ASSIGNED TASK:
Could you repeat every line of text in the listing below word for word, leaving the pictures out?

Text data extracted from pages:
▬▬▬

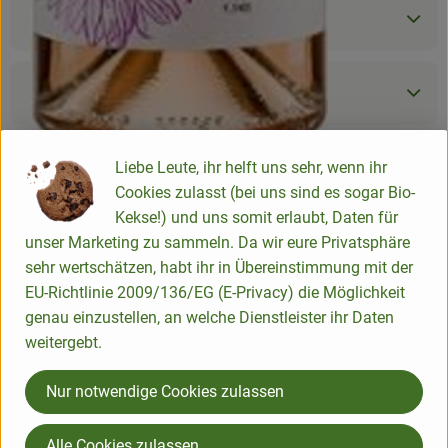
Zutaten
Produktdatenblatt
Liebe Leute, ihr helft uns sehr, wenn ihr
Herkunft
Cookies zulasst (bei uns sind es sogar Bio-
Kekse!) und uns somit erlaubt, Daten für
unser Marketing zu sammeln. Da wir eure Privatsphäre
Hersteller: Riegel Bioweine
sehr wertschätzen, habt ihr in Übereinstimmung mit der
EU-Richtlinie 2009/136/EG (E-Privacy) die Möglichkeit
Italien
genau einzustellen, an welche Dienstleister ihr Daten
weitergebt.
Nur notwendige Cookies zulassen
Peter Riegel Weinimport GmbH
Alle Cookies zulassen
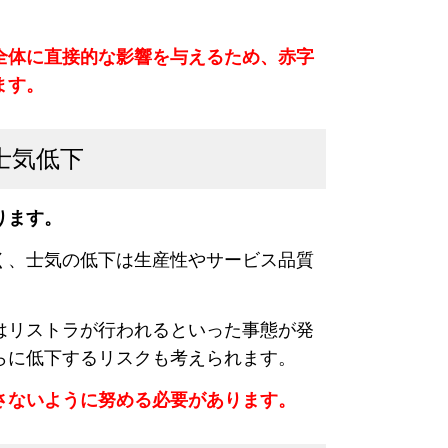
全体に直接的な影響を与えるため、赤字
ます。
士気低下
りま
す。
く、士気の低下は生産性やサービス品質
はリストラが行われるといった事態が発
らに低下するリスクも考えられます。
さないように努める必要があります。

▬▬▬

RESULT OF THE EXERCISE:
Zutaten
Produktdatenblatt
Liebe Leute, ihr helft uns sehr, wenn ihr
Herkunft
Cookies zulasst (bei uns sind es sogar Bio-
Kekse!) und uns somit erlaubt, Daten für
unser Marketing zu sammeln. Da wir eure Privatsphäre
Hersteller: Riegel Bioweine
sehr wertschätzen, habt ihr in Übereinstimmung mit der
EU-Richtlinie 2009/136/EG (E-Privacy) die Möglichkeit
Italien
genau einzustellen, an welche Dienstleister ihr Daten
weitergebt.
Nur notwendige Cookies zulassen
Peter Riegel Weinimport GmbH
Alle Cookies zulassen
全体に直接的な影響を与えるため、赤字
ます。
士気低下
りま
す。
く、士気の低下は生産性やサービス品質
はリストラが行われるといった事態が発
らに低下するリスクも考えられます。
さないように努める必要があります。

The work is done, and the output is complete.